Physical security has often been a checkbox item — an obligatory cost center. $20B is spent each year on video surveillance alone, yet that has provided mostly forensic evidence rather than protection. For example, few organizations know how many unauthorized entries occur daily or how many of those incidents needed a response.

Historically, it’s been impractical to monitor everything recorded. But now with greater pressure on cybersecurity liability and regulatory compliance, CFOs are asking about their cost per monitored hour, since active monitoring is what secures things.

If security leaders don’t know metrics like their mean time to respond to key security incidents, they aren’t leveraging the tools available to reduce risks and to provide cost-effective and protective security. As CFOs fund security programs, they’re now asking these ROI-focused questions:

1. How many people entered buildings today without authorization?

Knowing who is inside a facility at any time is critical to SOC 2, PCI DSS and HIPAA compliance. It also fundamentally reduces cybersecurity risk, threats to employees and theft. Automated unauthorized access detection integrated with leading access control systems triggers alerts each time a tailgating, Door Held Open (DHO)/Door Forced Open (DFO) with inbound people incident occurs. Even in areas without physical perimeter security, the latest AI reliably detects whenever a sensitive area is breached.

2. What percentage of unauthorized entries are triaged within 5 minutes? (including inbound people in Door Held Open and Door Forced Open events)

The same systems that automatically detect unauthorized access can also be used to measure, monitor and improve security operations. Dashboards not only reveal incident details (day, time, frequency) but also metrics like mean time to triage and number of incidents resolved within a particular period. Data quantifies results, pinpoints weaknesses, and informs staffing requirements.

3. What is our cost per monitored hour? (vs. unexamined evidence collection)
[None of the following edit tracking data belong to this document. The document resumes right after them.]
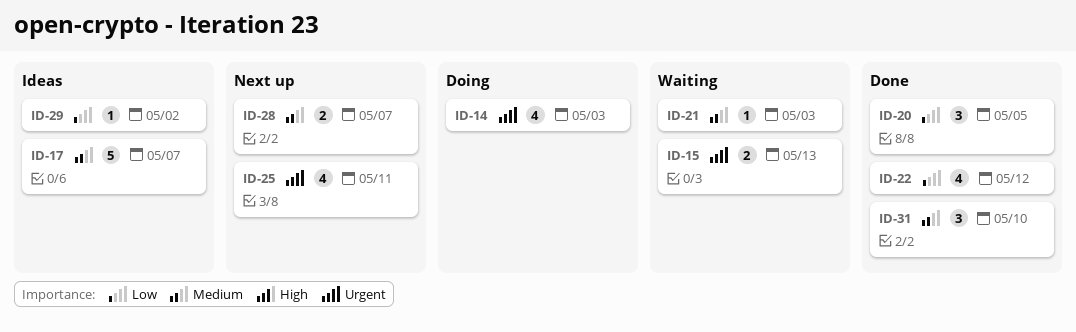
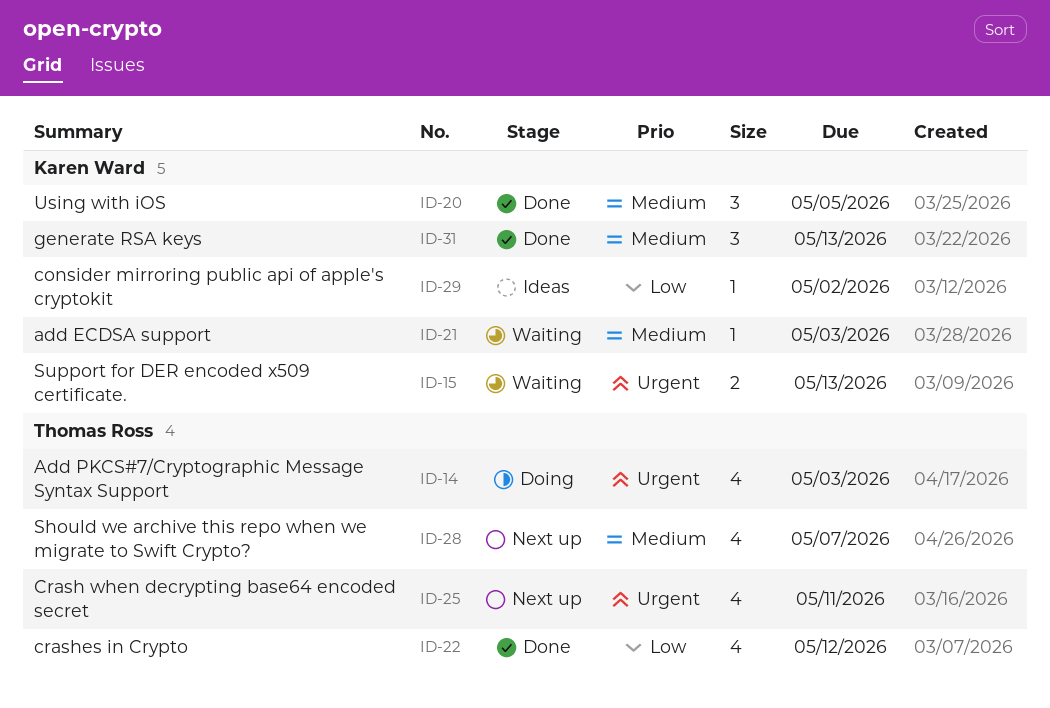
ID-17: present -> none
ID-20, priority: Low -> Medium
ID-28, estimate: 2 -> 4
ID-31, due: May 10 -> May 13

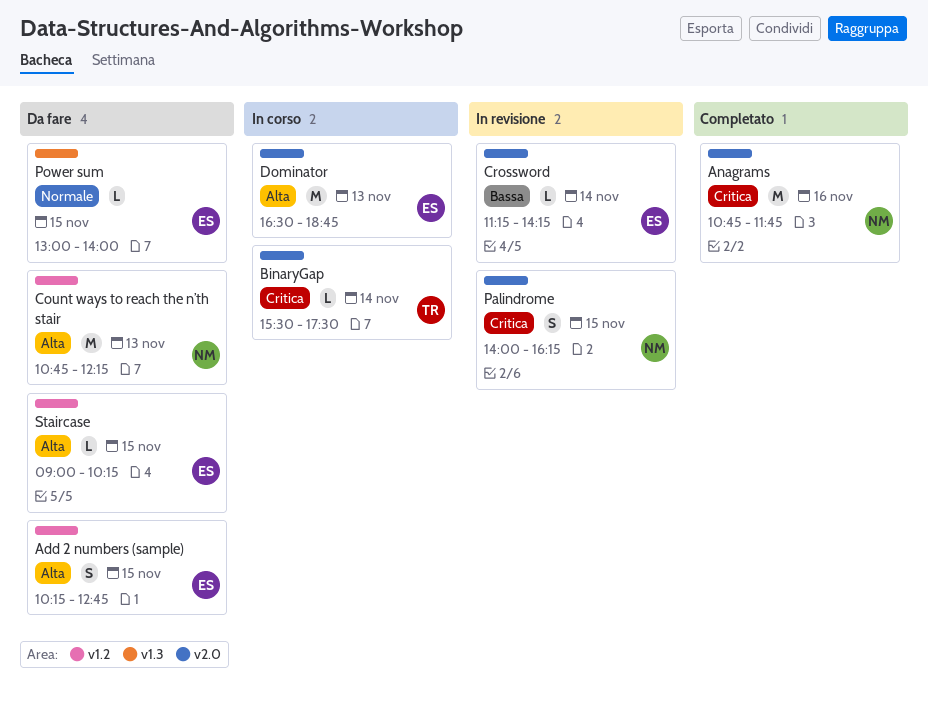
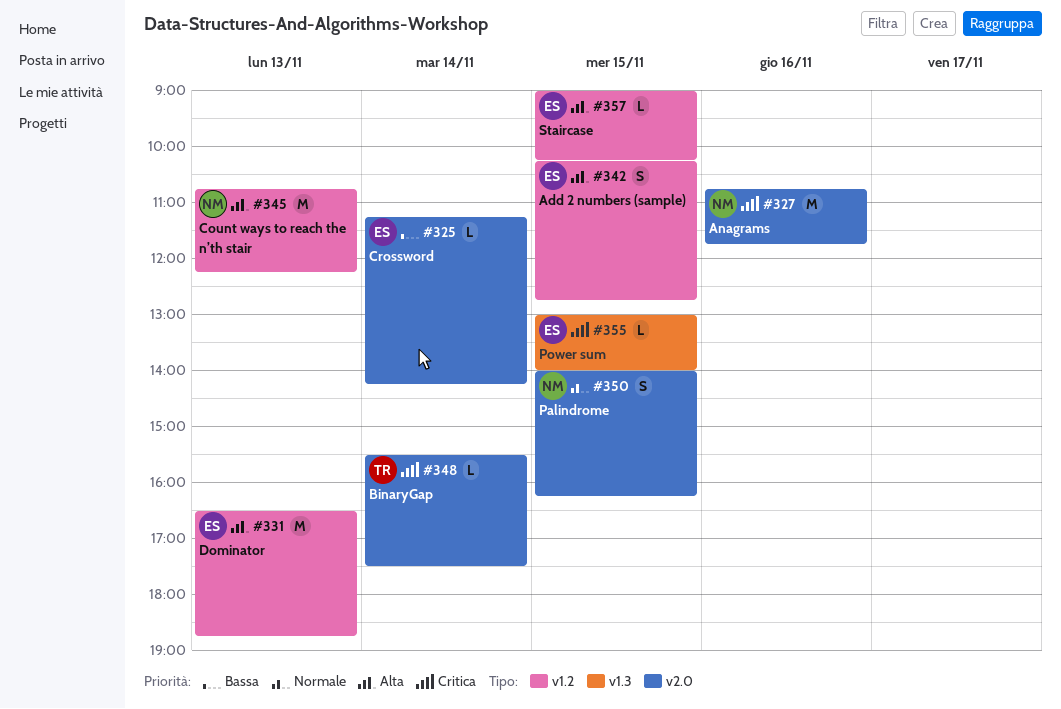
Dominator, label: v2.0 -> v1.2
Palindrome, priority: Critica -> Normale
Power sum, priority: Normale -> Critica

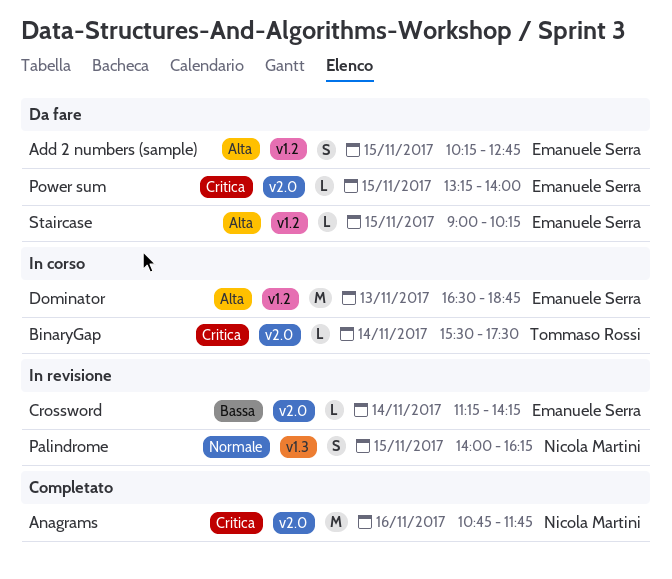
Count ways to reach the n’th stair: present -> none
Palindrome, label: v2.0 -> v1.3
Power sum, label: v1.3 -> v2.0
Power sum, begins: 13:00 -> 13:15

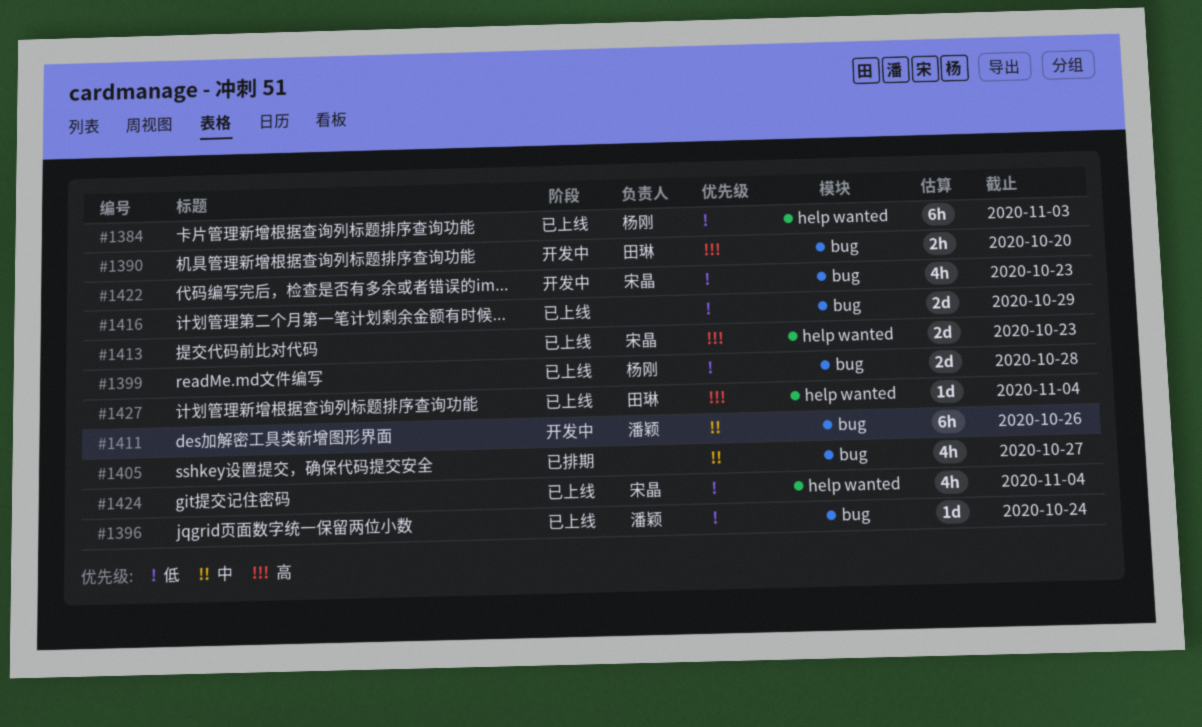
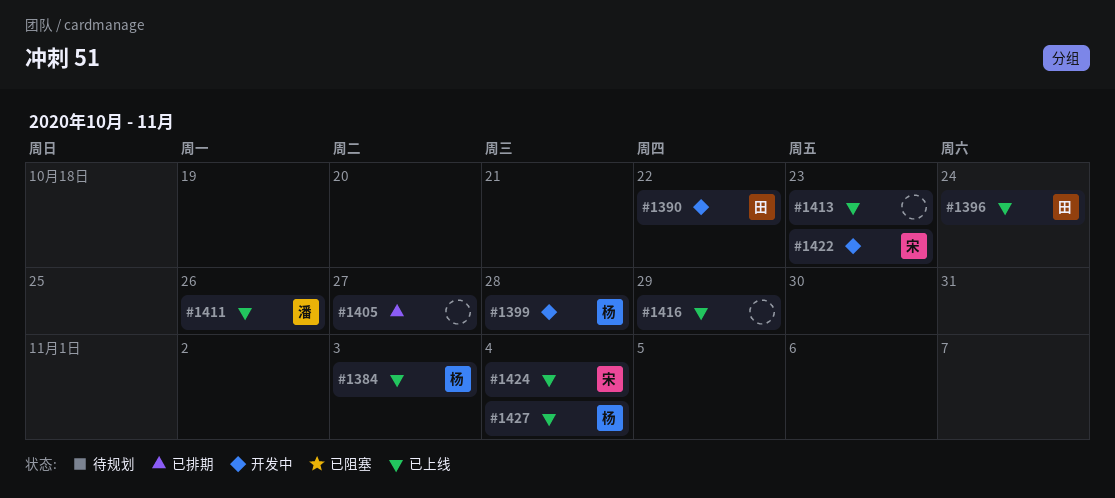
#1390, due: Oct 20 -> Oct 22
#1396, owner: 潘颖 -> 田琳
#1399, status: 已上线 -> 开发中
#1411, status: 开发中 -> 已上线
#1413, owner: 宋晶 -> none
#1427, owner: 田琳 -> 杨刚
Millions of dollars are spent on security video equipment and storage. Yet only a tiny fraction of recorded video is monitored and even less is ever reviewed. Recording video that’s never seen has no protective value outside of after-the-fact investigations. Capturing all significant events and enabling guard dispatch precisely when and where needed multiplies forces by 50x.
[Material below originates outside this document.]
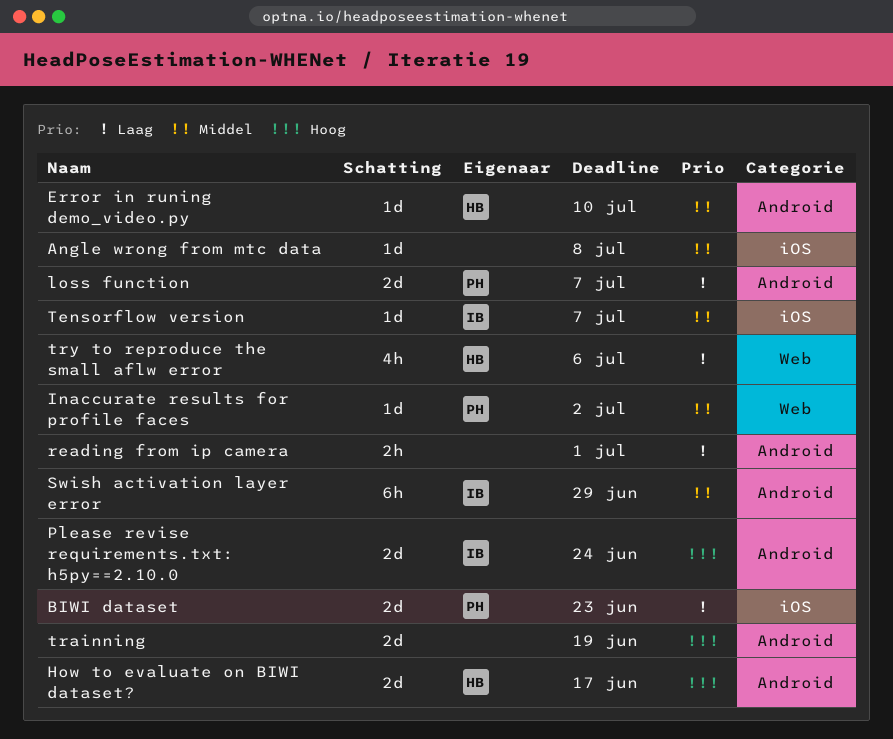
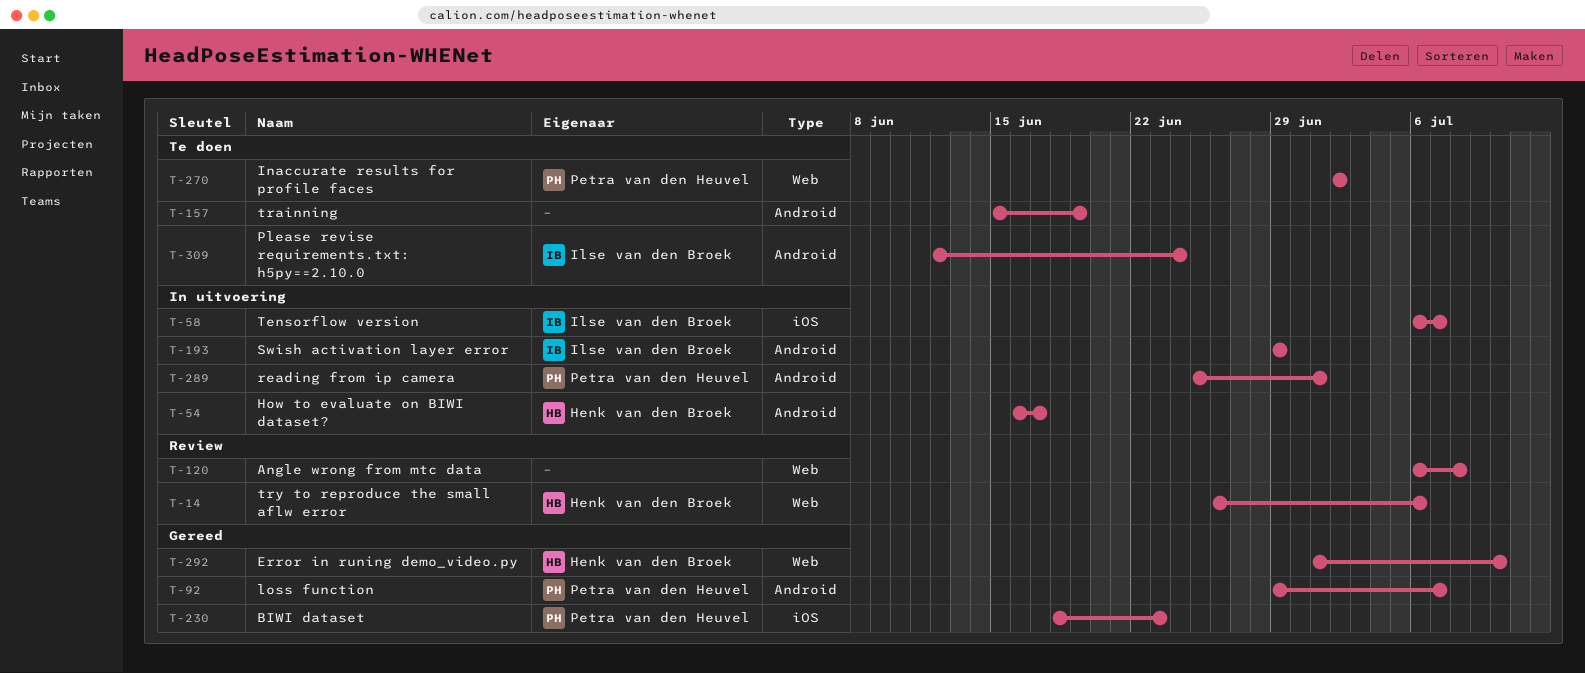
Angle wrong from mtc data, label: iOS -> Web
Error in runing demo_video.py, label: Android -> Web
reading from ip camera, owner: none -> Petra van den Heuvel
4. How many of our guard responses were interventions in a real security threat?

Equipping guards with mobile video alerts that summarize incidents for instant triage enables protective responses to incidents still in-progress. Without tools to respond to true threats like unauthorized entries and humans or vehicles in restricted areas, guards are relegated to random tours or non-essential tasks — reducing their coverage and effectiveness.

5. How are we ensuring our operations are resilient to supplier and supply chain problems?
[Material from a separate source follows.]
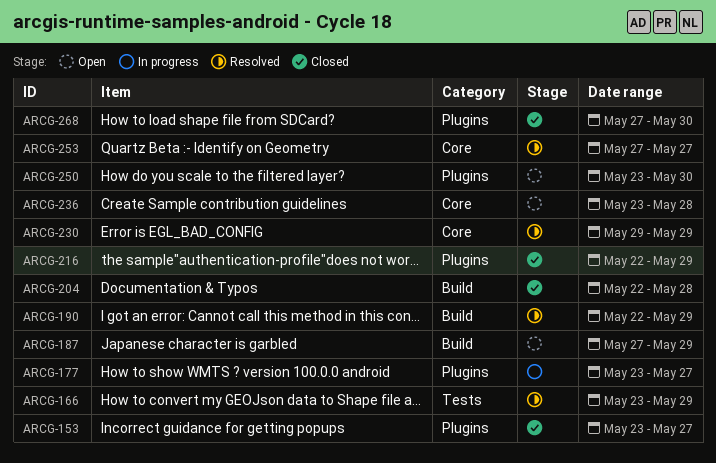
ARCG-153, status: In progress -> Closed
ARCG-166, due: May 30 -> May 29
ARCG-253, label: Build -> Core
The Covid-19 pandemic exposed global vulnerability to supply chain issues. Video surveillance that depends on proprietary hardware creates dependencies that compromise security and safety operations. Cloud Native systems run on any hardware available to reduce the sourcing and supply chain risks of single-vendor solutions.

Technology has the power to transform the economics and effectiveness of physical security. CFOs pay for risk reduction. AI makes it possible for their security programs to be more responsive via real-time threat detection, in-progress event mitigation, and resource deployment exactly when and where needed. At the same time, AI makes those security solutions more measurable through program and personnel performance metrics — a built-in means to quantify the value of their physical security investment.

It’s now economically feasible to protect with real-time responses. Intelligent video surveillance augments human attention and incident detection, giving security directors the tools to match their programs to the CFO’s heightened attention to ROI while creating safer working and living communities.